PROVIDED DATA

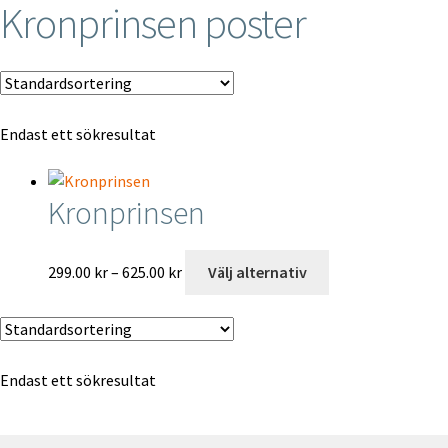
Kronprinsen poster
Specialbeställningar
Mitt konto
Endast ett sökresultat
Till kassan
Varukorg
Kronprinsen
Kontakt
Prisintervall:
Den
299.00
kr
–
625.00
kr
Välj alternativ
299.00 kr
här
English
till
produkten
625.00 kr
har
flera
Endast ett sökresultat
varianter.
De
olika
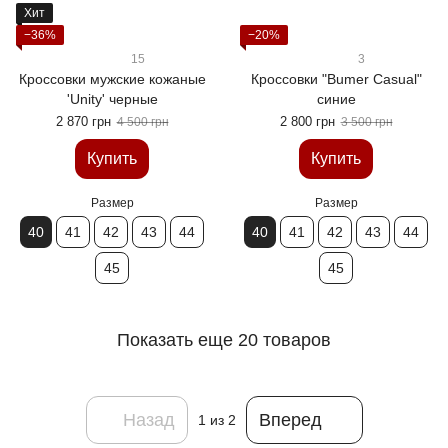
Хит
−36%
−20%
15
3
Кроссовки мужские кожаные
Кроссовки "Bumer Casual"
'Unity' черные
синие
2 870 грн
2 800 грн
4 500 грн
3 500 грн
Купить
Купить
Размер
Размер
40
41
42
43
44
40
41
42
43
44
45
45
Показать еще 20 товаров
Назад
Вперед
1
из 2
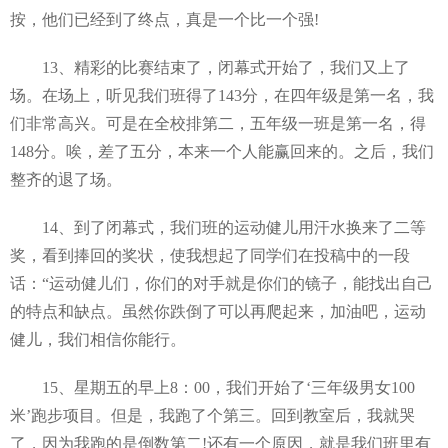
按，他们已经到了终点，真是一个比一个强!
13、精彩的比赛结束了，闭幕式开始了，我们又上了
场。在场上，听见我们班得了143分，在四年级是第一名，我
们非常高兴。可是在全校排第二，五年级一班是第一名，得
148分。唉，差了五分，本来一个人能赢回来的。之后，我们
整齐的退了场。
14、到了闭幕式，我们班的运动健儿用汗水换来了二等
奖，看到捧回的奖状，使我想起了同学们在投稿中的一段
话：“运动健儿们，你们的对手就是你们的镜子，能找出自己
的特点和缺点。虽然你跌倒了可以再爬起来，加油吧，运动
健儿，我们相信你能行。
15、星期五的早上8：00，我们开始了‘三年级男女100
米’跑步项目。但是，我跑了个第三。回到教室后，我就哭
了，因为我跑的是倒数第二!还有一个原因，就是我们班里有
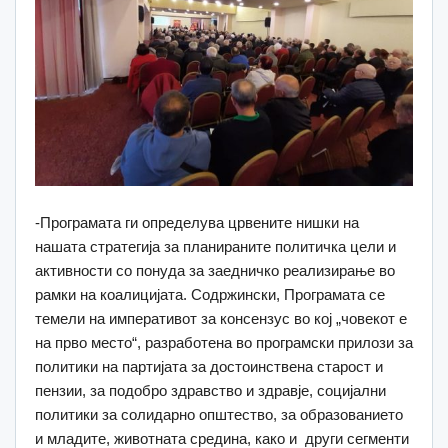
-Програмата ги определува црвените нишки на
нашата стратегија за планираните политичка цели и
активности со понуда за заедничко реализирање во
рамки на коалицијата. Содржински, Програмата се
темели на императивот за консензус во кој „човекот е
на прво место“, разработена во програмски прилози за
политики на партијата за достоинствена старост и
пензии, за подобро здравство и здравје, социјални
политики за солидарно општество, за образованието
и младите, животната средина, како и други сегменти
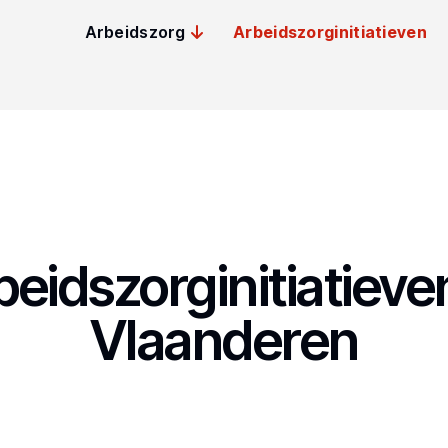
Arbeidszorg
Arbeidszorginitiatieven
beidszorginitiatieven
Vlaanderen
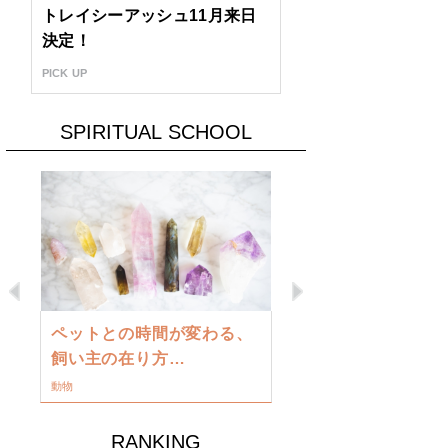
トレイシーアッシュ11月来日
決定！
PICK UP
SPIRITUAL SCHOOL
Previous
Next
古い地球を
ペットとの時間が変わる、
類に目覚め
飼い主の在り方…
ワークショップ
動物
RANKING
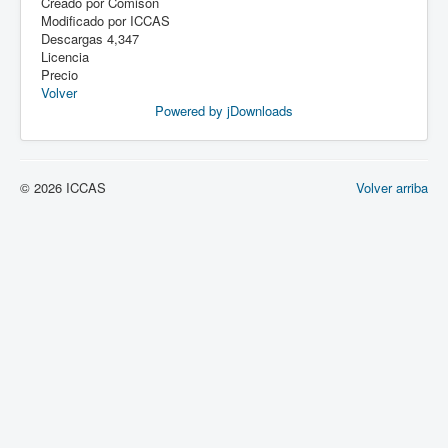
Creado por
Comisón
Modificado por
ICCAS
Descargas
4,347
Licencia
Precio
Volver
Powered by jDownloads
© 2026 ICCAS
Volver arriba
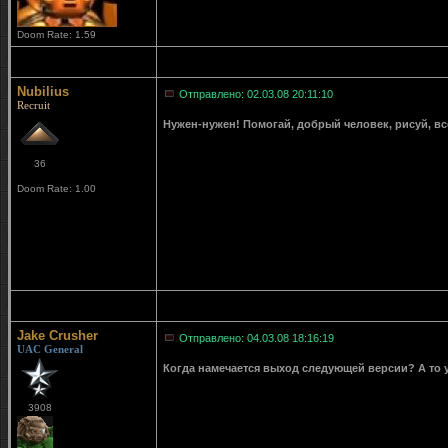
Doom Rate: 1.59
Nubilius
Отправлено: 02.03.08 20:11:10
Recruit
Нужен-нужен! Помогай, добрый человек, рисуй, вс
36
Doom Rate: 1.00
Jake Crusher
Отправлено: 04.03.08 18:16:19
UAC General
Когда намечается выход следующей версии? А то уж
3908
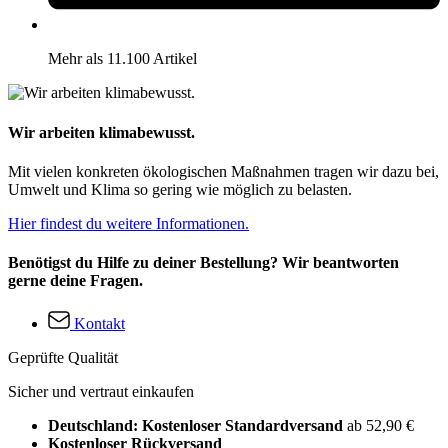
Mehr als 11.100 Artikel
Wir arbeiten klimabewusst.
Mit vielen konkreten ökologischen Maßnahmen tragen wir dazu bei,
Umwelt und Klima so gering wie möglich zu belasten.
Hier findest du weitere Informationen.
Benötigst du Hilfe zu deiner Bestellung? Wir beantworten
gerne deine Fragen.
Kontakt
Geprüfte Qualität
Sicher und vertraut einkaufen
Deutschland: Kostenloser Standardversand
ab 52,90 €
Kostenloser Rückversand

EXERCISE DIRECTIONS
Print the data above verbatim from the first line through the line holding "15、星期五的早上8：00，我们开始了‘三年级男女100", leaving every picture out.

ANSWER FOR THIS EXERCISE
Kronprinsen poster
Specialbeställningar
Mitt konto
Endast ett sökresultat
Till kassan
Varukorg
Kronprinsen
Kontakt
Prisintervall:
Den
299.00
kr
–
625.00
kr
Välj alternativ
299.00 kr
här
English
till
produkten
625.00 kr
har
flera
Endast ett sökresultat
varianter.
De
olika
Хит
−36%
−20%
15
3
Кроссовки мужские кожаные
Кроссовки "Bumer Casual"
'Unity' черные
синие
2 870 грн
2 800 грн
4 500 грн
3 500 грн
Купить
Купить
Размер
Размер
40
41
42
43
44
40
41
42
43
44
45
45
Показать еще 20 товаров
Назад
Вперед
1
из 2
按，他们已经到了终点，真是一个比一个强!
13、精彩的比赛结束了，闭幕式开始了，我们又上了
场。在场上，听见我们班得了143分，在四年级是第一名，我
们非常高兴。可是在全校排第二，五年级一班是第一名，得
148分。唉，差了五分，本来一个人能赢回来的。之后，我们
整齐的退了场。
14、到了闭幕式，我们班的运动健儿用汗水换来了二等
奖，看到捧回的奖状，使我想起了同学们在投稿中的一段
话：“运动健儿们，你们的对手就是你们的镜子，能找出自己
的特点和缺点。虽然你跌倒了可以再爬起来，加油吧，运动
健儿，我们相信你能行。
15、星期五的早上8：00，我们开始了‘三年级男女100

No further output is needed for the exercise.